BEGIN Extract provided
Given a document-term matrix or a document-similarity matrix, this function returns specified text network-based centrality measures. Currently, this includes degree, eigenvector, betweenness, and spanning.
doc_centrality(mat, method, alpha = 1L, two_mode = TRUE)
Document-term matrix with terms as columns or a document-similarity matrix with documents as rows and columns.
Character vector indicating centrality method, including "degree", "eigen", "span", and "between".
Number (default = 1) indicating the tuning parameter for weighted metrics.
Logical (default = TRUE), indicating whether the input matrix is two mode (i.e. a document-term matrix) or one-mode (i.e. document-similarity matrix)
A dataframe with two columns
If a document-term matrix is provided, the function obtains the one-mode
document-level projection to get the document-similarity matrix using
tcrossprod()
. If a one-mode document-similarity matrix is provided, then
this step is skipped. This way document similiarities may be obtained
using other methods, such as Word-Mover's Distance (see doc_similarity
).
The diagonal is ignored in all calculations.
Document centrality methods include:
degree: Opsahl's weighted degree centrality with tuning parameter "alpha"
between: vertex betweenness centrality using Brandes' method
eigen: eigenvector centrality using Freeman's method
span: Modified Burt's constraint following Stoltz and Taylor's method, uses a tuning parameter "alpha" and the output is scaled.
END Extract provided
BEGIN Entries provided
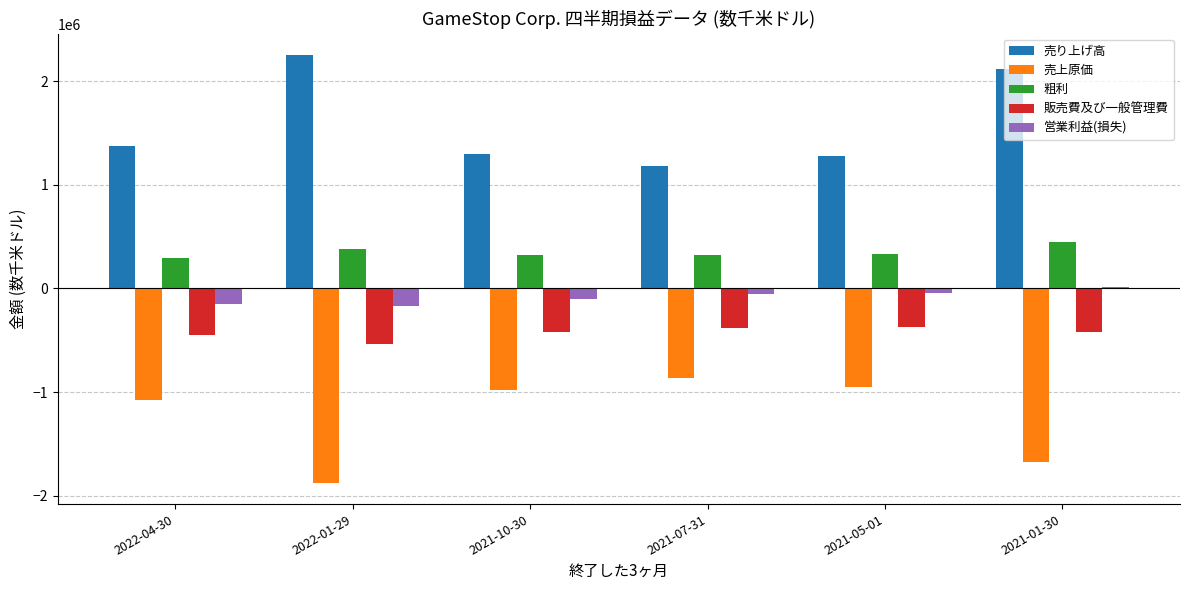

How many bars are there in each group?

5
END Entries provided
BEGIN Entries provided
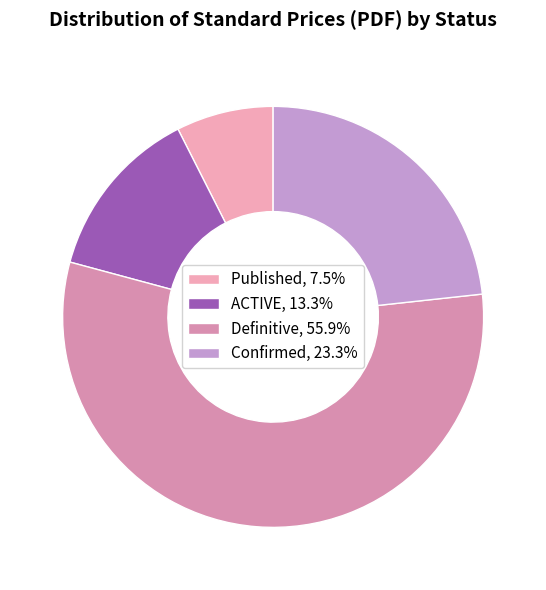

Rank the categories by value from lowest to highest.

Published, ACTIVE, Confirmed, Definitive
END Entries provided
Parts of the exercise:
**a)** Answer these questions about the doc_centrality documentation:
(i) What is the default value of the alpha parameter?
(ii) Which function is used to get the document-similarity matrix from a document-term matrix?
(iii) Whose method does the eigen option use for eigenvector centrality?
**b)** Extend the doc_centrality documentation, picking up after its last line.

Solved problems:
**a)**
(i) 1
(ii) tcrossprod()
(iii) Freeman's

**b)**
Brandes, Ulrik
(2000) 'A faster algorithm for betweenness centrality'
Journal of Mathematical Sociology. 25(2):163-177
doi:10.1080/0022250X.2001.9990249
.
Opsahl, Tore, et al.
(2010) 'Node centrality in weighted networks: Generalizing degree
and shortest paths.' Social Networks. 32(3)245:251
doi:10.1016/j.socnet.2010.03.006
Stoltz, Dustin; Taylor, Marshall
(2019) 'Textual Spanning: Finding Discursive Holes in Text Networks'
Socius. doi:10.1177/2378023119827674
# load example text
data(jfk_speech)
# minimal preprocessing
jfk_speech$sentence <- tolower(jfk_speech$sentence)
jfk_speech$sentence <- gsub("[[:punct:]]+", " ", jfk_speech$sentence)
# create DTM
dtm <- dtm_builder(jfk_speech, sentence, sentence_id)
ddeg <- doc_centrality(dtm, method = "degree")
deig <- doc_centrality(dtm, method = "eigen")
dbet <- doc_centrality(dtm, method = "between")
dspa <- doc_centrality(dtm, method = "span")
# with a document-similarity matrix (dsm)
dsm <- doc_similarity(dtm, method = "cosine")
ddeg <- doc_centrality(dsm, method = "degree", two_mode = FALSE)